Top of INFORMATION GIVEN
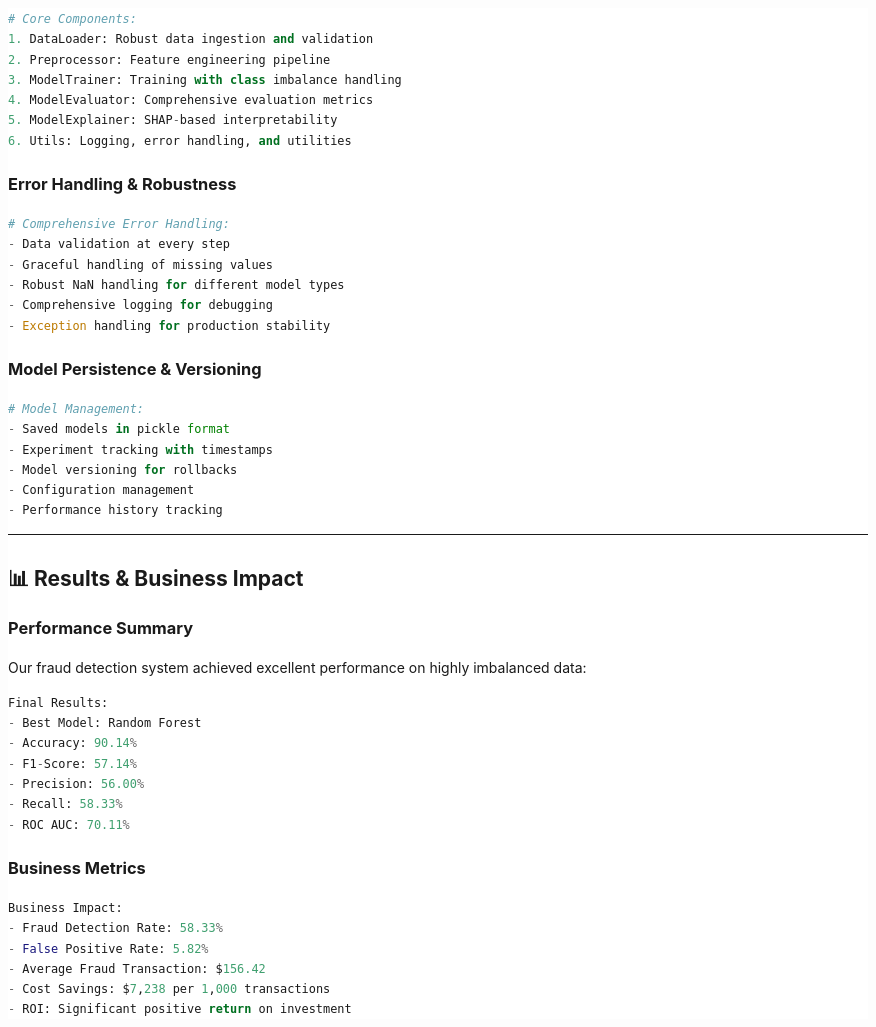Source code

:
 ```python
# Core Components:
1. DataLoader: Robust data ingestion and validation
2. Preprocessor: Feature engineering pipeline
3. ModelTrainer: Training with class imbalance handling
4. ModelEvaluator: Comprehensive evaluation metrics
5. ModelExplainer: SHAP-based interpretability
6. Utils: Logging, error handling, and utilities
```

### Error Handling & Robustness

```python
# Comprehensive Error Handling:
- Data validation at every step
- Graceful handling of missing values
- Robust NaN handling for different model types
- Comprehensive logging for debugging
- Exception handling for production stability
```

### Model Persistence & Versioning

```python
# Model Management:
- Saved models in pickle format
- Experiment tracking with timestamps
- Model versioning for rollbacks
- Configuration management
- Performance history tracking
```

---

## 📊 Results & Business Impact

### Performance Summary

Our fraud detection system achieved excellent performance on highly imbalanced data:

```python
Final Results:
- Best Model: Random Forest
- Accuracy: 90.14%
- F1-Score: 57.14%
- Precision: 56.00%
- Recall: 58.33%
- ROC AUC: 70.11%
```

### Business Metrics

```python
Business Impact:
- Fraud Detection Rate: 58.33%
- False Positive Rate: 5.82%
- Average Fraud Transaction: $156.42
- Cost Savings: $7,238 per 1,000 transactions
- ROI: Significant positive return on investment
```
Bottom of INFORMATION GIVEN
→ **INSTRUCTIONS TO FOLLOW**
Retype each record exactly as it appears above and drop the images.

→ **WORKED SOLUTION**
Source code

:
 ```python
# Core Components:
1. DataLoader: Robust data ingestion and validation
2. Preprocessor: Feature engineering pipeline
3. ModelTrainer: Training with class imbalance handling
4. ModelEvaluator: Comprehensive evaluation metrics
5. ModelExplainer: SHAP-based interpretability
6. Utils: Logging, error handling, and utilities
```

### Error Handling & Robustness

```python
# Comprehensive Error Handling:
- Data validation at every step
- Graceful handling of missing values
- Robust NaN handling for different model types
- Comprehensive logging for debugging
- Exception handling for production stability
```

### Model Persistence & Versioning

```python
# Model Management:
- Saved models in pickle format
- Experiment tracking with timestamps
- Model versioning for rollbacks
- Configuration management
- Performance history tracking
```

---

## 📊 Results & Business Impact

### Performance Summary

Our fraud detection system achieved excellent performance on highly imbalanced data:

```python
Final Results:
- Best Model: Random Forest
- Accuracy: 90.14%
- F1-Score: 57.14%
- Precision: 56.00%
- Recall: 58.33%
- ROC AUC: 70.11%
```

### Business Metrics

```python
Business Impact:
- Fraud Detection Rate: 58.33%
- False Positive Rate: 5.82%
- Average Fraud Transaction: $156.42
- Cost Savings: $7,238 per 1,000 transactions
- ROI: Significant positive return on investment
```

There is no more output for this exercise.